St Patrick's Day has changed profoundly as a symbol of Ireland over the last 15 years or so, reflecting historic shifts within Irish society, among the Irish abroad and in their collective relations with the rest of the world's peoples.
Ireland is now one of the planet's most globalised and open societies, economically, culturally and politically, in contrast to the poorer, peripheral State emerging from the 1980s recession. The 70 million or so people who loosely identify themselves with this country are far more varied than we realised before, sharing a long history of migration.
St Patrick's religious role is newly venerated by Catholic and Protestant churches and better appreciated for his ability to graft old and new religious traditions together in a gradualist transformation of identities.
All the great symbols of national identity share such cultural plasticity and are capable of similar innovation. That is the genius of their broad scope, which normally has deep wellsprings of historical experience to draw upon. So it is with St Patrick. He retains his appeal in a more secular age, following imaginative reformulations of his religious role and an explosion of creative energy among the public events and parades. This reflects Ireland's successful rebranding of itself in a smaller world, drawing on symbolism and popular appeal that are the envy of other small states.
Nowhere is this more evident than with the United States. Ireland's recent prosperity is intimately bound up with US investment, migration both ways, mutual ideological attraction, major shifts in the social structure of Irish-Americans - and with Washington's centrality in the Northern Ireland peace process. The annual Irish political pilgrimage there has come to be taken for granted as a glidepath towards its full implementation.
That has been sharply, and rightly, interrupted this year by the crisis in the peace process arising from the failure to reach agreement last December, the Northern Bank robbery and the strikingly courageous refusal of Robert McCartney's family to accept his murder by IRA activists. The time has come for Sinn Féin to part company from the IRA. The paramilitary organisation must disarm and disband if Sinn Féin is to continue its political role in alliance with other democratic parties. This is the blunt and memorable message being delivered at the highest levels in Washington on this St Patrick's Day.

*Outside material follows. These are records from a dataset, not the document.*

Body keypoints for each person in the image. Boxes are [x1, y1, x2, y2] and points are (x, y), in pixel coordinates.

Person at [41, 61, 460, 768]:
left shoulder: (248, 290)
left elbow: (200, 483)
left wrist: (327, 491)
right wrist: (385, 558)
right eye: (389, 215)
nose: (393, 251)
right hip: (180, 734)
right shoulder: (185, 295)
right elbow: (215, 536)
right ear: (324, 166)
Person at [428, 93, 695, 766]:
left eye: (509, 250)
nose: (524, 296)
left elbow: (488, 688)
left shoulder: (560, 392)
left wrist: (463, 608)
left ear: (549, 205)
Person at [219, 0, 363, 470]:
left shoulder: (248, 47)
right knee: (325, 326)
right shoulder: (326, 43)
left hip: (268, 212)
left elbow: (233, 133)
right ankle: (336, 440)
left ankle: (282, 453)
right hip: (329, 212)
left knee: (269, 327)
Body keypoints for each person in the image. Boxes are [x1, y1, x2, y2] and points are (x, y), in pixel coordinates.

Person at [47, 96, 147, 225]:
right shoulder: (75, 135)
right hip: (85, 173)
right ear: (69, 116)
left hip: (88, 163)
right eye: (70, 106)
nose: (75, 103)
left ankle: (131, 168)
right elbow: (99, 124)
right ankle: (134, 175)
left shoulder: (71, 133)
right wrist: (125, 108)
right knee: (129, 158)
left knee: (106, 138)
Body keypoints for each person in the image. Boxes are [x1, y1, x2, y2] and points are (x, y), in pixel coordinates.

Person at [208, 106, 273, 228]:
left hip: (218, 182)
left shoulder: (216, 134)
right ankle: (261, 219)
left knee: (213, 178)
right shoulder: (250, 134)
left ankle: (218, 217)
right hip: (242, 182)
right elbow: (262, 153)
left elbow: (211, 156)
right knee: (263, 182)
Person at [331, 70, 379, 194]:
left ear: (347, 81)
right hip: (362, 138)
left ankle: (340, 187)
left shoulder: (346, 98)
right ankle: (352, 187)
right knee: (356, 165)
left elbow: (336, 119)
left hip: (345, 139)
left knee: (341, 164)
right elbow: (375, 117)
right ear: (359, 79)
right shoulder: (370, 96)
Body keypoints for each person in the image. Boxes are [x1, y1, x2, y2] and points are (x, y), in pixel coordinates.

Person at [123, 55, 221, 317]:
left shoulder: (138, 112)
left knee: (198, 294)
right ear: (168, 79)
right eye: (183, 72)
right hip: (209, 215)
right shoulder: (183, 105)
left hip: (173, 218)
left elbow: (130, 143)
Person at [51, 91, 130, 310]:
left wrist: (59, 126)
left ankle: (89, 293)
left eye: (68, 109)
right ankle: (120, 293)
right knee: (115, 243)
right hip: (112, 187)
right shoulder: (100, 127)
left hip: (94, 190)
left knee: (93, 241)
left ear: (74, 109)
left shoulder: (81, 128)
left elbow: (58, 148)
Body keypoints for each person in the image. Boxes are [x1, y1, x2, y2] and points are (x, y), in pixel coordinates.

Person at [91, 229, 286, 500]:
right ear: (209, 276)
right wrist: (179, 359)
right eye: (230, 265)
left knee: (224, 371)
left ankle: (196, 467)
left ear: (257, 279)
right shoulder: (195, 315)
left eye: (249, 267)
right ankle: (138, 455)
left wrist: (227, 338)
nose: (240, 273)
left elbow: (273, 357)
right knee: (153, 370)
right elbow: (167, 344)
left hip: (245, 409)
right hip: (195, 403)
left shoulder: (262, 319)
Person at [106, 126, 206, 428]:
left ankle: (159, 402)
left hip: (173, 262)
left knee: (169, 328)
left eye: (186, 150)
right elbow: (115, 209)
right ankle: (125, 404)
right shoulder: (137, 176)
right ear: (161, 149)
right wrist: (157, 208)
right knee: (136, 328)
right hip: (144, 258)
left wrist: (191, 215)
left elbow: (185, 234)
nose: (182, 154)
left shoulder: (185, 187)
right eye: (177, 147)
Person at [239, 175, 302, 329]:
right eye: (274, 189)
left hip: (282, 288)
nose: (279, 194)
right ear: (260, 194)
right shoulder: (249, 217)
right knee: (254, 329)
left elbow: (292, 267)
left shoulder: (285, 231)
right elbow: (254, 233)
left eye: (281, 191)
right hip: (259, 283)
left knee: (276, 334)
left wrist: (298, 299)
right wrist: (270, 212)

Ireland's national saint was an immigrant to these shores, coming here first as a slave from Britain and returning later as a missionary who successfully converted the Irish to Christianity. A notable theme in the reconfiguration of his legacy has been Ireland's diasporic identity as a migratory nation. This makes it all the more reprehensible that 35 Nigerian nationals should have been deported, apparently summarily, on the eve of the national holiday. Such an unworthy betrayal of St Patrick's legacy should prompt a fight back against this callous policy.